● **Source texts of formatted documents**:
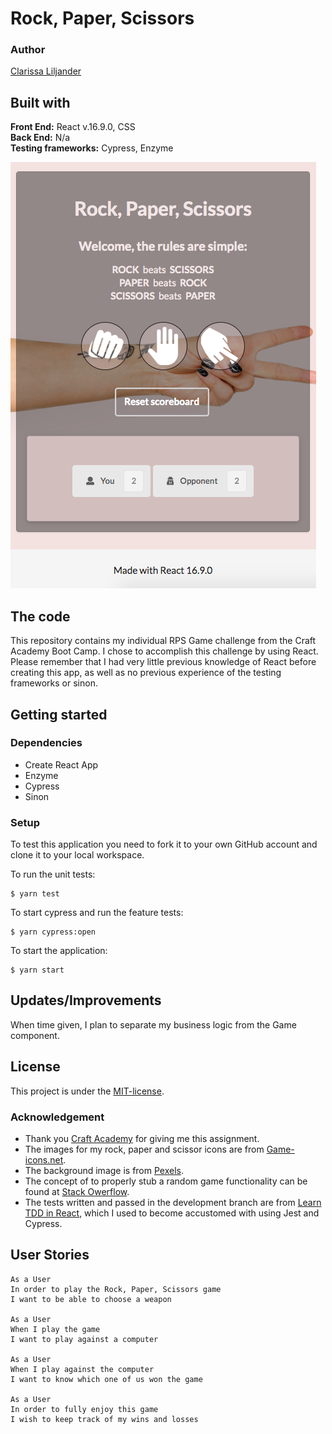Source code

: # Rock, Paper, Scissors 
### Author  
[Clarissa Liljander](https://github.com/clalil) 
## Built with  
**Front End:** React v.16.9.0, CSS  
**Back End:** N/a  
**Testing frameworks:** Cypress, Enzyme  

![](./src/img/readme.png)

## The code   
This repository contains my individual RPS Game challenge from the Craft Academy Boot Camp. I chose to accomplish this challenge by using React. Please remember that I had very little previous knowledge of React before creating this app, as well as no previous experience of the testing frameworks or sinon.   
## Getting started
### Dependencies  
* Create React App    
* Enzyme
* Cypress 
* Sinon

### Setup   
To test this application you need to fork it to your own GitHub account and clone it to your local workspace.  

To run the unit tests:  
```
$ yarn test
```  
To start cypress and run the feature tests:  
```
$ yarn cypress:open
```
To start the application:
```
$ yarn start
```

## Updates/Improvements  
When time given, I plan to separate my business logic from the Game component.  

## License  
This project is under the [MIT-license](https://en.wikipedia.org/wiki/MIT_License).

### Acknowledgement  
- Thank you [Craft Academy](https://craftacademy.se) for giving me this assignment.  
- The images for my rock, paper and scissor icons are from [Game-icons.net](https://game-icons.net).
- The background image is from [Pexels](https://www.pexels.com).
- The concept of to properly stub a random game functionality can be found at [Stack Owerflow](https://stackoverflow.com/questions/10515000/how-to-test-with-math-random-in-javascript/10516416).
- The tests written and passed in the development branch are from [Learn TDD in React](https://learntdd.in/react/), which I used to become accustomed with using Jest and Cypress. 

## User Stories  
```
As a User  
In order to play the Rock, Paper, Scissors game    
I want to be able to choose a weapon     

As a User  
When I play the game    
I want to play against a computer   

As a User  
When I play against the computer   
I want to know which one of us won the game  

As a User  
In order to fully enjoy this game    
I wish to keep track of my wins and losses  
```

● **PROBLEM DESCRIPTION**: Your answer should consist of the lines from the line with "- The images" to the line with "- The background" above, repeated exactly, both ends included.

● **RESULT FOR THIS TASK**:
- The images for my rock, paper and scissor icons are from [Game-icons.net](https://game-icons.net).
- The background image is from [Pexels](https://www.pexels.com).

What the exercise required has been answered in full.